Unicode 1.0 (published 1991) has "apostrophe–quote ' (U+0027)", "modifier letter apostrophe ʼ (U+02BC)", "single turned comma quotation mark ‘ (U+2018)", and "single comma quotation mark ’ (U+2019)". They're very hard to distinguish in this font — in fact the second and fourth are usually visually identical. This standard also notes that "modifier letter apostrophe […] is the preferred character for apostrophe".
Unicode 1.0 also has "ditto mark (U+3003)", which is a CJK (Chinese/Japanese/Korean) punctuation character that looks like this: 〃. All the sources I interneted just now indicate that English ditto marks also historically have two strokes, not one.
Later versions of Unicode renamed U+2018 and U+2019 as "left single quotation mark" and "right single quotation mark". They also changed to say that "right single quotation mark […] is the preferred character to use for apostrophe", which this blog post criticises in depth. (The argument is essentially that English apostrophes are not simply a punctuation mark but rather part of a single word.)
In summary, I agree that it is strictly incorrect to call them "cursive" and "straight" apostrophes, but only because they have better technical names.

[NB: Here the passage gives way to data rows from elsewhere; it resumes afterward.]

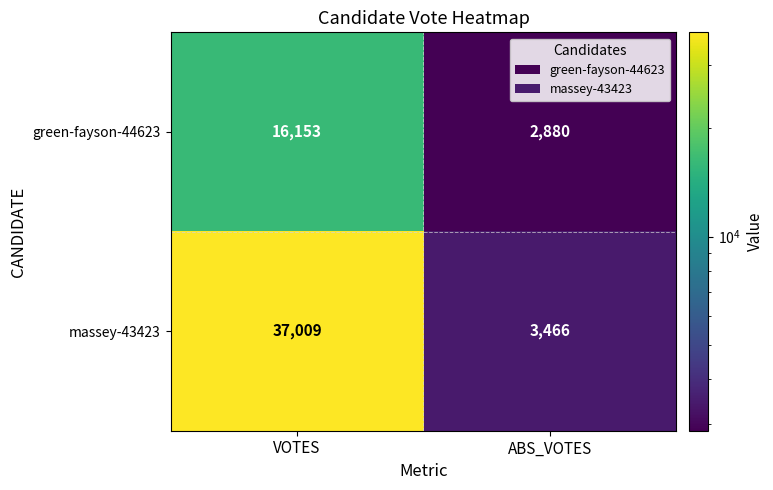

True or false: massey-43423 has a value of 37009 at VOTES.

True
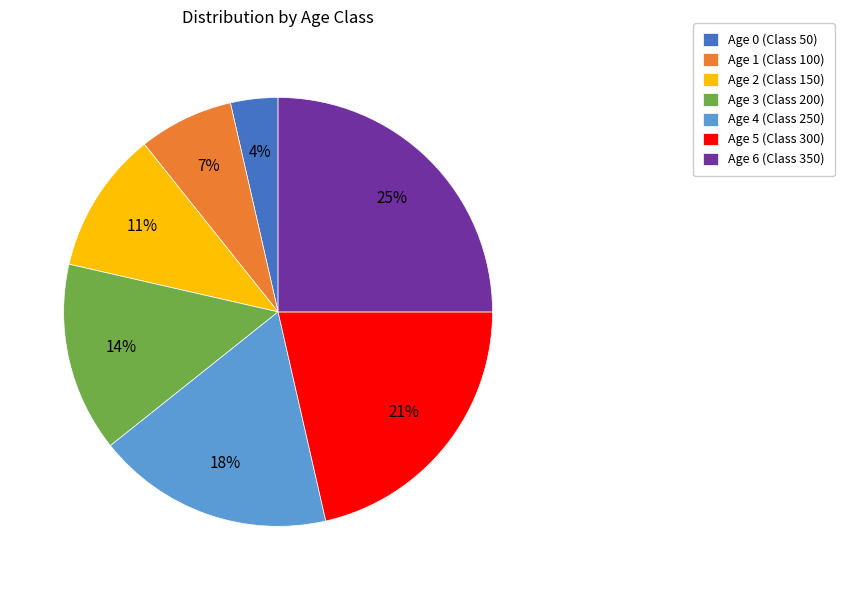

Count the number of slices in the pie.

7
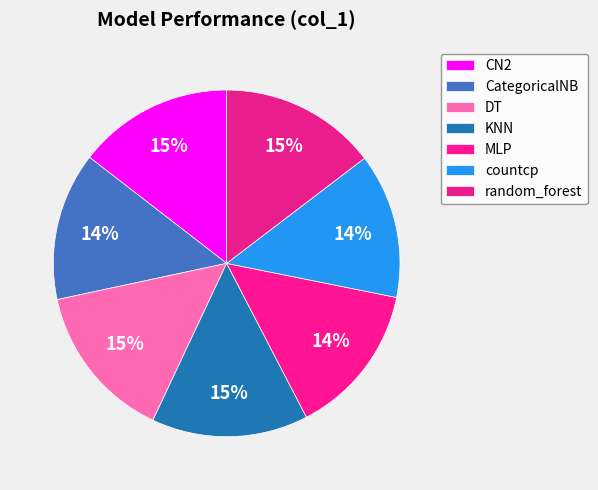

How many slices are in this pie chart?

7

They are semantically equivalent, both in practice and by decree. And furthermore I argue that it is not correct to call either a "ditto mark".
Does anyone have book recommendations on the history of teletypes or Unicode? Most of what I know is folk knowledge. It would be awesome to have a better foundation and more primary sources.
Marcin Wichary (https://twitter.com/mwichary) is writing a book on the history of keyboards, which I think touches on teletypes and Unicode a bit.
Thanks for sharing your insight, this was interesting to read through. I certainly didn't know a lot of that.